What you should do
Each line from the one that has "input wire a,b;" through the end of the entries below must be written out exactly; leave out all other lines.

Stored data
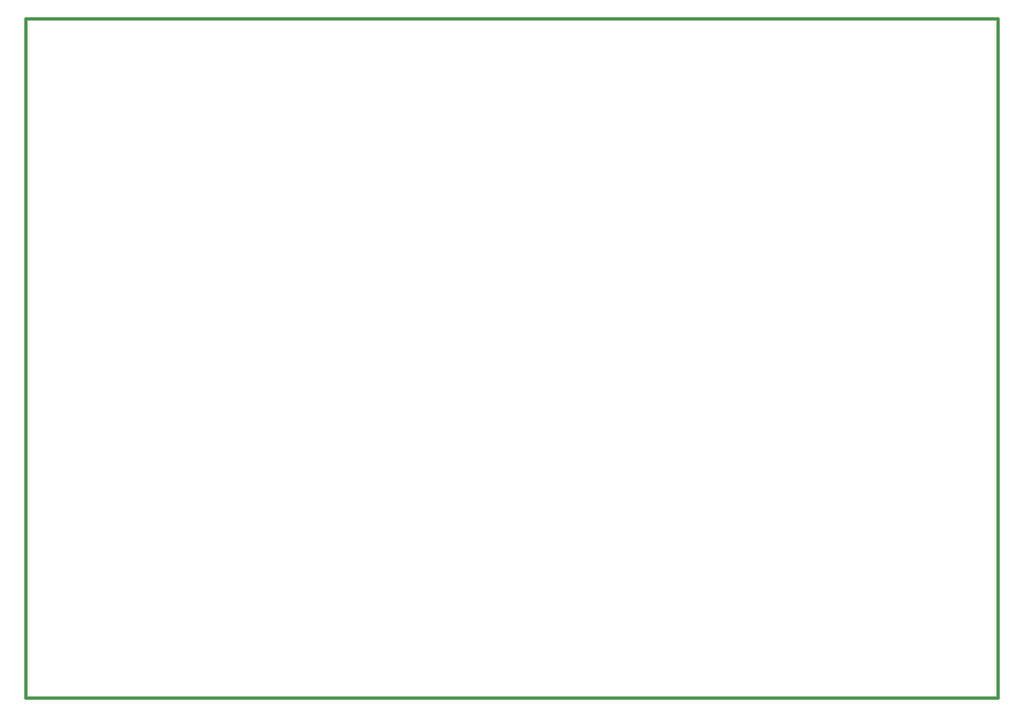
<source format=gko>
G04*
G04 #@! TF.GenerationSoftware,Altium Limited,Altium Designer,21.4.1 (30)*
G04*
G04 Layer_Color=16711935*
%FSLAX44Y44*%
%MOMM*%
G71*
G04*
G04 #@! TF.SameCoordinates,06C005F6-D9AB-4DD0-9814-7D4EB34A58F7*
G04*
G04*
G04 #@! TF.FilePolarity,Positive*
G04*
G01*
G75*
%ADD97C,0.7000*%
D97*
X2000000Y0D02*
Y1400000D01*
X0D02*
X2000000D01*
X-0Y0D02*
X2000250D01*
X-0D02*
X0Y1400000D01*
M02*

</source>
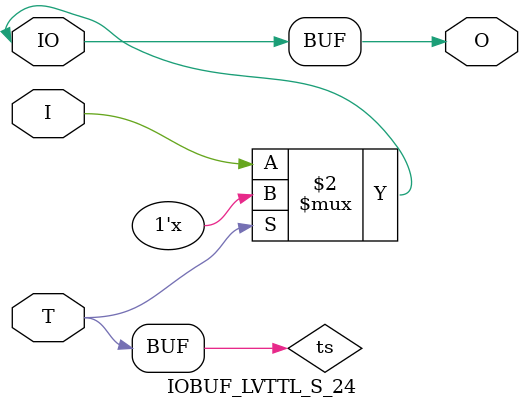
<source format=v>

/*

FUNCTION	: INPUT TRI-STATE OUTPUT BUFFER

*/

`celldefine
`timescale  100 ps / 10 ps

module IOBUF_LVTTL_S_24 (O, IO, I, T);

    output O;

    inout  IO;

    input  I, T;

    or O1 (ts, 1'b0, T);
    bufif0 T1 (IO, I, ts);

    buf B1 (O, IO);

endmodule

</source>
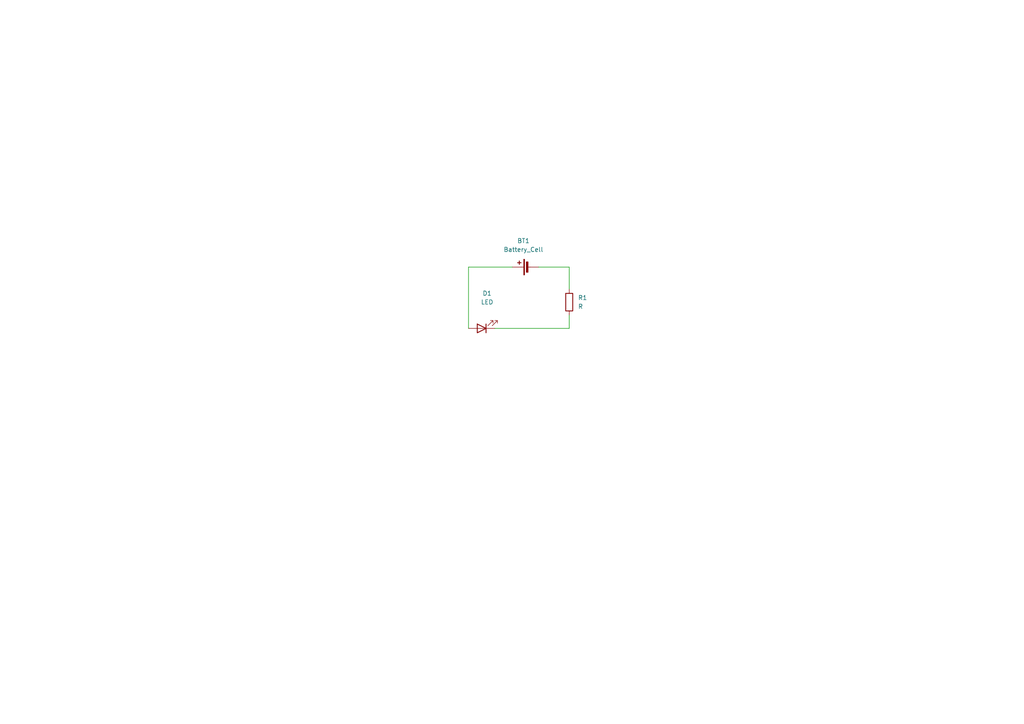
<source format=kicad_sch>
(kicad_sch
	(version 20231120)
	(generator "eeschema")
	(generator_version "8.0")
	(uuid "b570dee3-f554-4466-90f0-b09d74582871")
	(paper "A4")
	(title_block
		(title "LED Demo")
		(date "2024-10-28")
		(rev "1.0")
		(company "Formula Slug")
	)
	
	(wire
		(pts
			(xy 156.21 77.47) (xy 165.1 77.47)
		)
		(stroke
			(width 0)
			(type default)
		)
		(uuid "30ddd15b-4ce0-491e-a3f4-171b7af82490")
	)
	(wire
		(pts
			(xy 135.89 77.47) (xy 135.89 95.25)
		)
		(stroke
			(width 0)
			(type default)
		)
		(uuid "5b9d2db0-d403-47f6-ad9c-a2639833bca6")
	)
	(wire
		(pts
			(xy 165.1 95.25) (xy 165.1 91.44)
		)
		(stroke
			(width 0)
			(type default)
		)
		(uuid "66c790a8-4588-4bd3-b323-69868e21edd8")
	)
	(wire
		(pts
			(xy 143.51 95.25) (xy 165.1 95.25)
		)
		(stroke
			(width 0)
			(type default)
		)
		(uuid "b9bb0b04-a8c1-4c00-b163-3d50444eb1b0")
	)
	(wire
		(pts
			(xy 148.59 77.47) (xy 135.89 77.47)
		)
		(stroke
			(width 0)
			(type default)
		)
		(uuid "be0a1595-c951-417c-93e0-e3fec456ff0a")
	)
	(wire
		(pts
			(xy 165.1 83.82) (xy 165.1 77.47)
		)
		(stroke
			(width 0)
			(type default)
		)
		(uuid "fda98c9c-b5df-4b29-b4f9-bc01fd3615d1")
	)
	(symbol
		(lib_id "Device:R")
		(at 165.1 87.63 0)
		(unit 1)
		(exclude_from_sim no)
		(in_bom yes)
		(on_board yes)
		(dnp no)
		(fields_autoplaced yes)
		(uuid "136eaf28-9742-4140-bf8b-50bf373dcceb")
		(property "Reference" "R1"
			(at 167.64 86.3599 0)
			(effects
				(font
					(size 1.27 1.27)
				)
				(justify left)
			)
		)
		(property "Value" "R"
			(at 167.64 88.8999 0)
			(effects
				(font
					(size 1.27 1.27)
				)
				(justify left)
			)
		)
		(property "Footprint" "Resistor_SMD:R_0805_2012Metric_Pad1.20x1.40mm_HandSolder"
			(at 163.322 87.63 90)
			(effects
				(font
					(size 1.27 1.27)
					(thickness 0.1588)
				)
				(hide yes)
			)
		)
		(property "Datasheet" "~"
			(at 165.1 87.63 0)
			(effects
				(font
					(size 1.27 1.27)
				)
				(hide yes)
			)
		)
		(property "Description" "Resistor"
			(at 165.1 87.63 0)
			(effects
				(font
					(size 1.27 1.27)
				)
				(hide yes)
			)
		)
		(pin "1"
			(uuid "c48b9022-23bf-4398-9e95-e5ede79c763c")
		)
		(pin "2"
			(uuid "d96e3d00-c553-488e-b19d-18c5a6e3f9b8")
		)
		(instances
			(project ""
				(path "/b570dee3-f554-4466-90f0-b09d74582871"
					(reference "R1")
					(unit 1)
				)
			)
		)
	)
	(symbol
		(lib_id "Device:Battery_Cell")
		(at 153.67 77.47 90)
		(unit 1)
		(exclude_from_sim no)
		(in_bom yes)
		(on_board yes)
		(dnp no)
		(fields_autoplaced yes)
		(uuid "99a95224-9ac6-48b9-b115-056920a52bd8")
		(property "Reference" "BT1"
			(at 151.8285 69.85 90)
			(effects
				(font
					(size 1.27 1.27)
				)
			)
		)
		(property "Value" "Battery_Cell"
			(at 151.8285 72.39 90)
			(effects
				(font
					(size 1.27 1.27)
				)
			)
		)
		(property "Footprint" "FS_3_Global_Footprint_Library:MS621FE-FL11E_SEC"
			(at 152.146 77.47 90)
			(effects
				(font
					(size 1.27 1.27)
				)
				(hide yes)
			)
		)
		(property "Datasheet" "~"
			(at 152.146 77.47 90)
			(effects
				(font
					(size 1.27 1.27)
				)
				(hide yes)
			)
		)
		(property "Description" "Single-cell battery"
			(at 153.67 77.47 0)
			(effects
				(font
					(size 1.27 1.27)
				)
				(hide yes)
			)
		)
		(pin "1"
			(uuid "b29f3b8e-32aa-4f9d-a9fc-28a3bb2032c2")
		)
		(pin "2"
			(uuid "4b68e896-2df1-44a8-b522-4f571bc592ad")
		)
		(instances
			(project ""
				(path "/b570dee3-f554-4466-90f0-b09d74582871"
					(reference "BT1")
					(unit 1)
				)
			)
		)
	)
	(symbol
		(lib_id "Device:LED")
		(at 139.7 95.25 180)
		(unit 1)
		(exclude_from_sim no)
		(in_bom yes)
		(on_board yes)
		(dnp no)
		(fields_autoplaced yes)
		(uuid "ed80377b-ecaf-4329-bfc1-f2287596e22e")
		(property "Reference" "D1"
			(at 141.2875 85.09 0)
			(effects
				(font
					(size 1.27 1.27)
				)
			)
		)
		(property "Value" "LED"
			(at 141.2875 87.63 0)
			(effects
				(font
					(size 1.27 1.27)
				)
			)
		)
		(property "Footprint" "LED_SMD:LED_0805_2012Metric_Pad1.15x1.40mm_HandSolder"
			(at 141.2875 90.17 0)
			(effects
				(font
					(size 1.27 1.27)
				)
				(hide yes)
			)
		)
		(property "Datasheet" "~"
			(at 139.7 95.25 0)
			(effects
				(font
					(size 1.27 1.27)
				)
				(hide yes)
			)
		)
		(property "Description" "Light emitting diode"
			(at 139.7 95.25 0)
			(effects
				(font
					(size 1.27 1.27)
				)
				(hide yes)
			)
		)
		(pin "2"
			(uuid "2a3135bc-9247-4d68-b2d2-64a4097d4294")
		)
		(pin "1"
			(uuid "18dbc62e-e389-4d01-8cec-8f2f2536783c")
		)
		(instances
			(project ""
				(path "/b570dee3-f554-4466-90f0-b09d74582871"
					(reference "D1")
					(unit 1)
				)
			)
		)
	)
	(sheet_instances
		(path "/"
			(page "1")
		)
	)
)

</source>
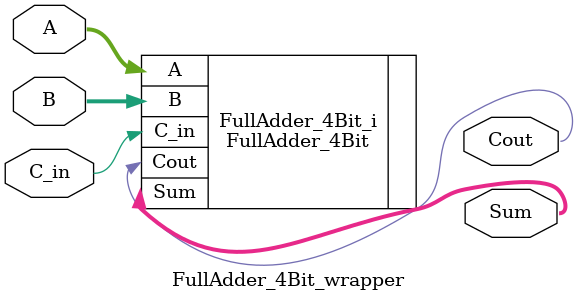
<source format=v>
`timescale 1 ps / 1 ps

module FullAdder_4Bit_wrapper
   (A,
    B,
    C_in,
    Cout,
    Sum);
  input [3:0]A;
  input [3:0]B;
  input C_in;
  output Cout;
  output [3:0]Sum;

  wire [3:0]A;
  wire [3:0]B;
  wire C_in;
  wire Cout;
  wire [3:0]Sum;

  FullAdder_4Bit FullAdder_4Bit_i
       (.A(A),
        .B(B),
        .C_in(C_in),
        .Cout(Cout),
        .Sum(Sum));
endmodule

</source>
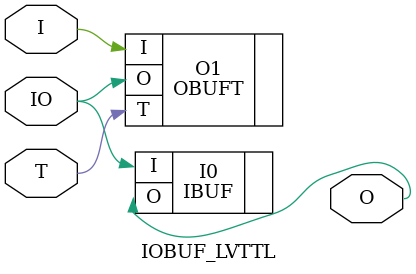
<source format=v>


`timescale  1 ps / 1 ps


module IOBUF_LVTTL (O, IO, I, T);

    output O;

    inout  IO;

    input  I, T;

        OBUFT #(.IOSTANDARD("LVTTL") ) O1 (.O(IO), .I(I), .T(T)); 
	IBUF #(.IOSTANDARD("LVTTL"))  I0 (.O(O), .I(IO));
        

endmodule



</source>
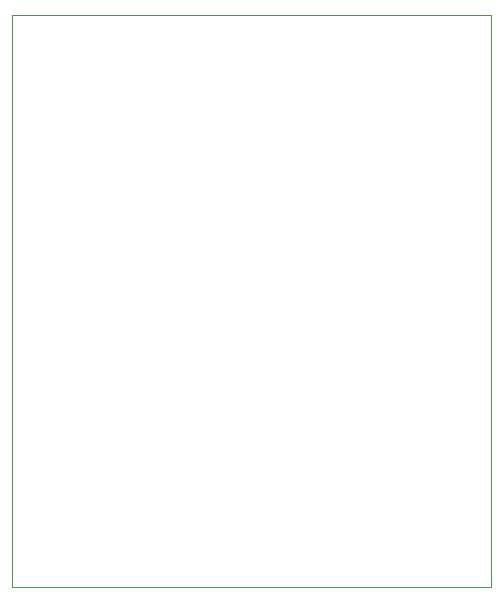
<source format=gbr>
%TF.GenerationSoftware,KiCad,Pcbnew,8.0.5*%
%TF.CreationDate,2025-02-26T14:21:13-03:00*%
%TF.ProjectId,EchoCar_PCB,4563686f-4361-4725-9f50-43422e6b6963,rev?*%
%TF.SameCoordinates,Original*%
%TF.FileFunction,Profile,NP*%
%FSLAX46Y46*%
G04 Gerber Fmt 4.6, Leading zero omitted, Abs format (unit mm)*
G04 Created by KiCad (PCBNEW 8.0.5) date 2025-02-26 14:21:13*
%MOMM*%
%LPD*%
G01*
G04 APERTURE LIST*
%TA.AperFunction,Profile*%
%ADD10C,0.050000*%
%TD*%
G04 APERTURE END LIST*
D10*
X112000000Y-47000000D02*
X152500000Y-47000000D01*
X152500000Y-95500000D01*
X112000000Y-95500000D01*
X112000000Y-47000000D01*
M02*

</source>
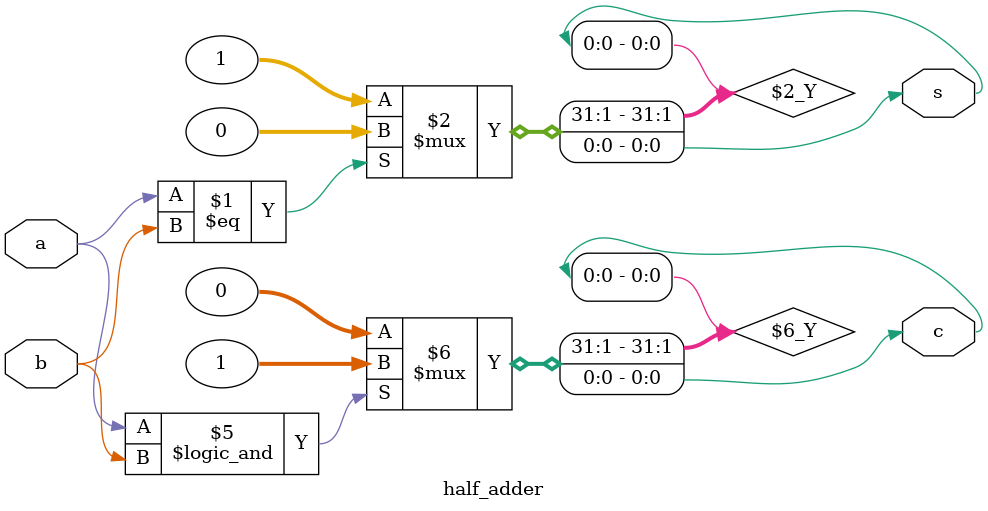
<source format=v>
module half_adder(a,b,s,c);
input wire a,b;
output wire s,c;
assign s=(a==b) ?0:1;
assign c=(a==1 && b==1)?1:0;
endmodule

</source>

Finished task
input wire a,b;
output wire s,c;
assign s=(a==b) ?0:1;
assign c=(a==1 && b==1)?1:0;
endmodule

</source>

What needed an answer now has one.